Single by Hank Ballard and The Midnighters
- B-side: "If You'd Forgive Me"
- Released: September 1960
- Genre: R&B, pop
- Length: 2:19
- Label: King
- Songwriter: Hank Ballard

Hank Ballard and The Midnighters singles chronology
| "Finger Poppin' Time" (1960) | "Let's Go, Let's Go, Let's Go" (1960) | "The Hoochi Coochi Coo" (1960) |

= Let's Go, Let's Go, Let's Go =

Single by Hank Ballard and The Midnighters

"Let's Go, Let's Go, Let's Go" (also known as "There's a Thrill on The Hill") is a 1960 pop and R&B single written by Hank Ballard and performed by Hank Ballard and The Midnighters.
==Original version==
===Chart performance===
The single was the last of the Midnighters' three number one singles on the US Billboard R&B chart, staying there for three non-consecutive weeks. "Let's Go, Let's Go, Let's Go" is also Ballard & the Midnighters' most successful pop single, peaking at number six on the Billboard Hot 100. The record sold in excess of one million copies. In Canada the song reached number 16.

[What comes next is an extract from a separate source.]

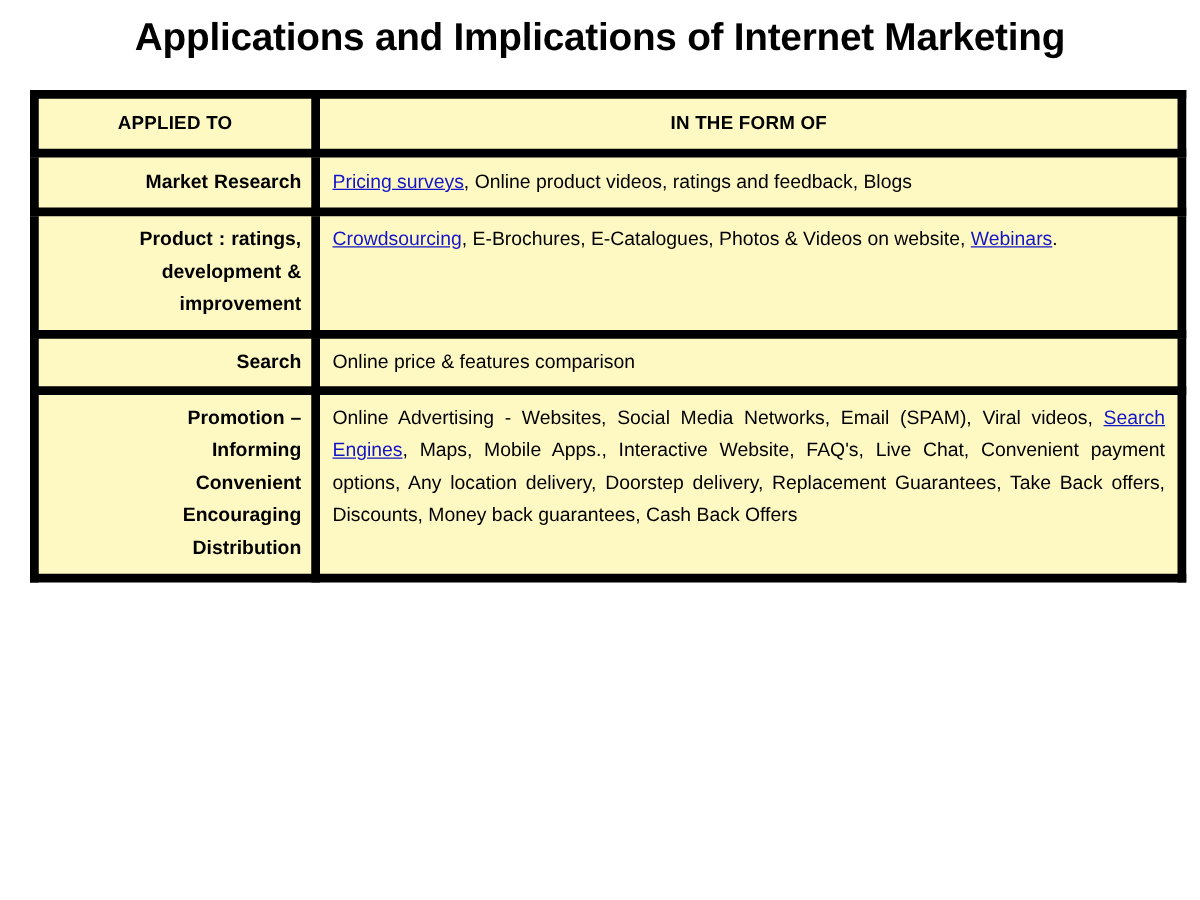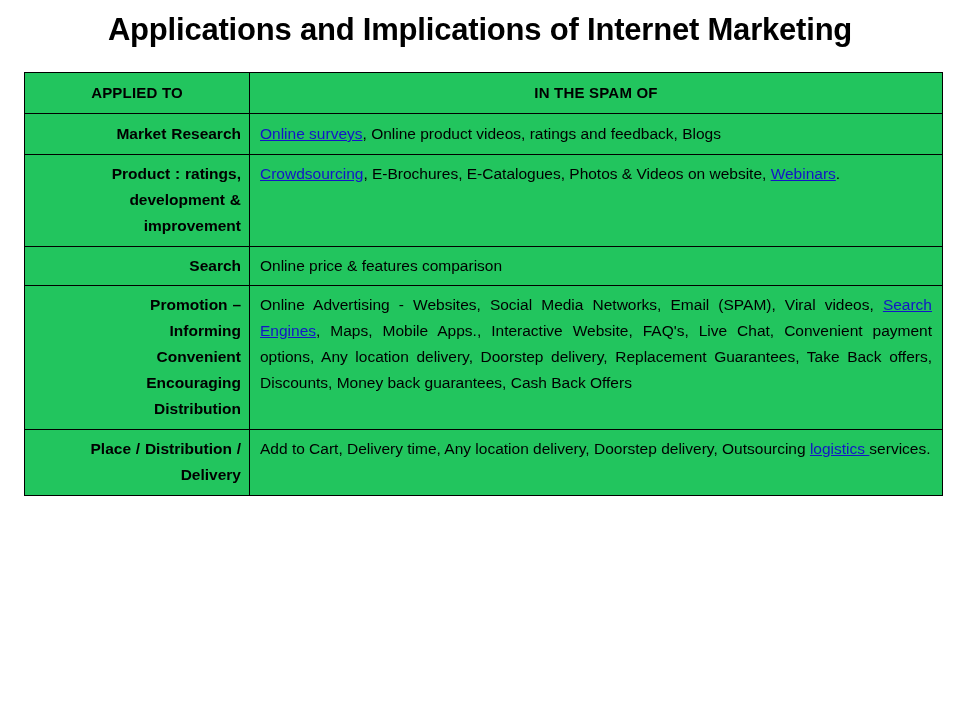"APPLIED TO" .content-table td, .content-table th { background: #22c55e -> #fef9c3; border: 1px solid #000000 -> 7px solid #000000 }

==The Chambers Brothers version==

The Chambers Brothers recorded their version of the song with Willie Chambers on lead. It was produced by Jimmy Ienner, and released on the Avco label in 1973.
===Reception===
"Lets Go, Let's Go, Let's Go" was one of the Picks of the Week in the 23 February issue of Cash Box. The review was positive and with the success that producer Jimmy Ienner had in the past, it was predicted that the pop and r&b markets would jump on the song straight away.
===Chart performance===
====Billboard====
Their version debuted in the Billboard Hot Soul Singles chart at no. 94 for the week of 30 March 1974.
 For the week of 27 April, and at its fifth charting week, "Let's Go, Let's Go, Let's Go" peaked at no. 76 in the Billboard Hot Soul Singles chart. It stayed on the chart for one more week.
====Cash Box====
"Let's Go, Let's Go, Let's Go" debuted at No. 116 in the Cash Box Looking Ahead chart for the week of 30 February. The following week it was at its final position of No. 119.

For the week of 23 March, the single debuted at No. 70 in the Cash Box R&B Top 70 chart. The record peaked at No. 57 for the week of 13 April.